To tell offbeat stories, Shepard says that he has to get financial support outside of the studio system and that he has to work quickly and cheaply. It's hard to imagine Disney throwing its support behind Shepard's The Hunting Party, a black comedy about a pair of journalists (Richard Gere, Terrence Howard) who give up on reporting on the war in the Balkans and instead try to capture a war criminal who nobody else seems eager to arrest.

Oh, and it's based on an actual incident.

For The Perfection, Shepard recalls completing principal photography in 24 days. One trick to completing a shoot quickly is to avoid unnecessary travel. For The Matador, he successfully passed off Mexico City as several other locations. For his new movie, he disguised Vancouver, where Williams was shooting a television series. Without her involvement, the film, which he intended to shoot in Mexico, might have languished in development. Except for two days of shooting in China, the crew stayed in British Columbia.

"We filmed almost all of the movie in Vancouver. We shot in Shanghai for basically two days for some on the street stuff, but almost all the rest of the rest of the movie was done in Vancouver. We did Boston in Vancouver. We did Minneapolis in Vancouver. We did China in Vancouver. I was glad we got to go to China because I think it makes a difference in the production value. You have to be cunning and savvy in the making of a movie," he says.

It also doesn't hurt that Netflix and other streaming outlets have given off-center movies like The Perfection an audience they might not have had before. Throughout the conversation, Shepard describes himself as a "niche" filmmaker and that most of his movies have played in limited runs with platformed releases. That didn't happen when the streaming outlet bought the movie after it had played at Fantastic Fest in Austin.

"Netflix released it on the same day people are able to see the movie immediately. If people read about the movie on Twitter, they're able to see the movie that night," Shepard explains. "If the actors are on the talk shows, you want to watch it that night. I remember with Dom Hemingway, Jude Law went on The Tonight Show or one of those shows a week and a half before the movie opened in New York and L.A., and, like, how useful is this? People want to watch the movie the day they see something, not a week and a half, much less a month later."

Nonetheless, Shepard is happy that one of his other films found and an audience and may have helped spark a vital discussion even if its distribution plan didn't help his pocketbook.

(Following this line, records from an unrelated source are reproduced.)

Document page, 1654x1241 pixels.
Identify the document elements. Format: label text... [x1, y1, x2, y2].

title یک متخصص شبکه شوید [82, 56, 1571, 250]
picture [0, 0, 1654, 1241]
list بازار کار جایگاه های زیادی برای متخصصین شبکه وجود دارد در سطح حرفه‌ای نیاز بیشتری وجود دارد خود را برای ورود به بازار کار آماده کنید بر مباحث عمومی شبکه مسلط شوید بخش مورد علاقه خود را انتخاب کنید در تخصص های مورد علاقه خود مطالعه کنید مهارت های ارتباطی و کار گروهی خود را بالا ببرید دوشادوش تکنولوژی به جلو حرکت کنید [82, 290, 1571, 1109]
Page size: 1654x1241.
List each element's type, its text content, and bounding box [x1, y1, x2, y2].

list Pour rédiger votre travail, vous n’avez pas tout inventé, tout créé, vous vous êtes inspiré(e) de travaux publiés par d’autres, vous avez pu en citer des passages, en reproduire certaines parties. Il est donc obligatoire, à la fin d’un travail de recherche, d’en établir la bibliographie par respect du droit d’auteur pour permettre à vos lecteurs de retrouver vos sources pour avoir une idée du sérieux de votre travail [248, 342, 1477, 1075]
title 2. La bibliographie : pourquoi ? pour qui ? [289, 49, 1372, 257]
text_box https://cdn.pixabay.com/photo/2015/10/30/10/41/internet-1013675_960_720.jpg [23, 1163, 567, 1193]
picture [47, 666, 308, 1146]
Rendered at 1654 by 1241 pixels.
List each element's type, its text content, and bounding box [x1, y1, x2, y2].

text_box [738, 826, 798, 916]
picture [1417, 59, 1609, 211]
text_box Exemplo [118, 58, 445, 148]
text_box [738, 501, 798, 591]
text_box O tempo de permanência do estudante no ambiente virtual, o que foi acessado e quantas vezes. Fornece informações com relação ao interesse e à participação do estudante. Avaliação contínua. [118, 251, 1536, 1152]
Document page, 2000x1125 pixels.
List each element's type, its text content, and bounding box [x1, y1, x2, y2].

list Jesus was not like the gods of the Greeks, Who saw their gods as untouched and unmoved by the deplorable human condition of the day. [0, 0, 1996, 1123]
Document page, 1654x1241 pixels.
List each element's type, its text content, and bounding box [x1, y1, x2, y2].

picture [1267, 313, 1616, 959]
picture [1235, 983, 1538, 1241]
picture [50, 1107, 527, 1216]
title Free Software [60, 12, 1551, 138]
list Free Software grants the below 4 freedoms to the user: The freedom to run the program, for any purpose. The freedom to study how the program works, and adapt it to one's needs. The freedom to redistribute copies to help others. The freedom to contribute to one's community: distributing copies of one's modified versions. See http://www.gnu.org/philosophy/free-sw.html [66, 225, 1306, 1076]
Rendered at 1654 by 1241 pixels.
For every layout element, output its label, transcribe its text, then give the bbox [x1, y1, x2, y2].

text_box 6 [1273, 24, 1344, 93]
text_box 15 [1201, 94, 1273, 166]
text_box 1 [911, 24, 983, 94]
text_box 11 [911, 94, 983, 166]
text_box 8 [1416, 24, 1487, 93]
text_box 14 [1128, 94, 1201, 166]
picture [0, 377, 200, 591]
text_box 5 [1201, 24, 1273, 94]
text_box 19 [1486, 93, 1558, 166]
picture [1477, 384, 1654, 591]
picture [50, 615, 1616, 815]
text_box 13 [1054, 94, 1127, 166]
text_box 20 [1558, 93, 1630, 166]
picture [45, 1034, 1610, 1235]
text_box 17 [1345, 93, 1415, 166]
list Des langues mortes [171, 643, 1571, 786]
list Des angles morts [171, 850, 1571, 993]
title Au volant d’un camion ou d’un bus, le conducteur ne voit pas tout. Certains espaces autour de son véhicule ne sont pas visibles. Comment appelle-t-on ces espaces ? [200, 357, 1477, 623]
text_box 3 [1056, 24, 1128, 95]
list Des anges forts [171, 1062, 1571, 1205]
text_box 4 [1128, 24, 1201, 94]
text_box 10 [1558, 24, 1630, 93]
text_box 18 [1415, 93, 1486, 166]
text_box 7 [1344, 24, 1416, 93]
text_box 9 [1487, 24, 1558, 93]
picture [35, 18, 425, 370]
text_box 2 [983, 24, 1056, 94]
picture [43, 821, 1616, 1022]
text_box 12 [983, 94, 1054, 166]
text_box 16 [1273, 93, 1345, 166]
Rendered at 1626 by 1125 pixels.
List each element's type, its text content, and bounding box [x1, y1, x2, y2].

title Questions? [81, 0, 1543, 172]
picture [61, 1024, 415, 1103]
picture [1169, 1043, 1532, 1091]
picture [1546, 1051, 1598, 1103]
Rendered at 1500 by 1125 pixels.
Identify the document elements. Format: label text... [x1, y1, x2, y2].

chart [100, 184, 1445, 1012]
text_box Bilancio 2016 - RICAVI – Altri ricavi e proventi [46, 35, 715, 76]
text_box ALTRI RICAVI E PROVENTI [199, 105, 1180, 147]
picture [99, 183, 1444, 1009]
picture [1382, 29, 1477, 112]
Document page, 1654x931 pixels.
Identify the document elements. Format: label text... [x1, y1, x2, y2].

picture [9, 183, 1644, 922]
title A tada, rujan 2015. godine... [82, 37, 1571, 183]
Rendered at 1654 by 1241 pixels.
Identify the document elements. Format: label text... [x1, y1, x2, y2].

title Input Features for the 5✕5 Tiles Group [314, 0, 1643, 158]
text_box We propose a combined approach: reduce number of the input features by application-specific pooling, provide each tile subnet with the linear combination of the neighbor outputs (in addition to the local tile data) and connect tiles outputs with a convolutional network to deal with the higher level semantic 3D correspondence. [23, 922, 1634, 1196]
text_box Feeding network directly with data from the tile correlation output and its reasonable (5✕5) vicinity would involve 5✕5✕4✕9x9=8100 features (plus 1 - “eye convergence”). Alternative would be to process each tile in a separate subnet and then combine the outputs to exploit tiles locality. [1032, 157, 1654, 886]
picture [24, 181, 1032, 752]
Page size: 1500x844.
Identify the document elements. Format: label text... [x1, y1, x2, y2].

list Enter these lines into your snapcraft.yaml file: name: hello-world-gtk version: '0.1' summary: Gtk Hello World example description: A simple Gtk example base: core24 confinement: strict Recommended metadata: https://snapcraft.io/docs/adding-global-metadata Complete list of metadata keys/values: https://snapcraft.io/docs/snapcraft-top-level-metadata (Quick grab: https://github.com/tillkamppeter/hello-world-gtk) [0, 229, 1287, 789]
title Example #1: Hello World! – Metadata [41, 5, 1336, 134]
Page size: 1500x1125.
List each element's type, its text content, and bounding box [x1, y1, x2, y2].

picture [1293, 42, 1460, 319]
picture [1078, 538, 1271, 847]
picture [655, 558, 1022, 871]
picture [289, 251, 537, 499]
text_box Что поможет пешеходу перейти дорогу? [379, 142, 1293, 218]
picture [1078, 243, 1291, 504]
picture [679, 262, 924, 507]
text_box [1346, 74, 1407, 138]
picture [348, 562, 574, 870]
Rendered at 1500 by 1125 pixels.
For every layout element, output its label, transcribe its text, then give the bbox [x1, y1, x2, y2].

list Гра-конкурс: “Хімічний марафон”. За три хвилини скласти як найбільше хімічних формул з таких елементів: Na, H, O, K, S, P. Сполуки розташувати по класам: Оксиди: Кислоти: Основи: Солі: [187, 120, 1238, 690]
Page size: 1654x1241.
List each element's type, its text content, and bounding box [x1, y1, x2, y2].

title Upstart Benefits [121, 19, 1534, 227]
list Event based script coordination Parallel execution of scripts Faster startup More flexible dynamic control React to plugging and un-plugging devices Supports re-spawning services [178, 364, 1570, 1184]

He recalls, "I love that I can make a movie like The Hunting Party, which is a dark comedy that's a true story about the hunt for war criminals. Two years after that movie came out, they caught the guys that the movie was about. I'm completely convinced because the movie was a giant hit in Bosnia and in that world. It was the No. 1 illegally traded movie in that country and that it started a conversation that eventually led to the capture of (Radovan) Karadzic."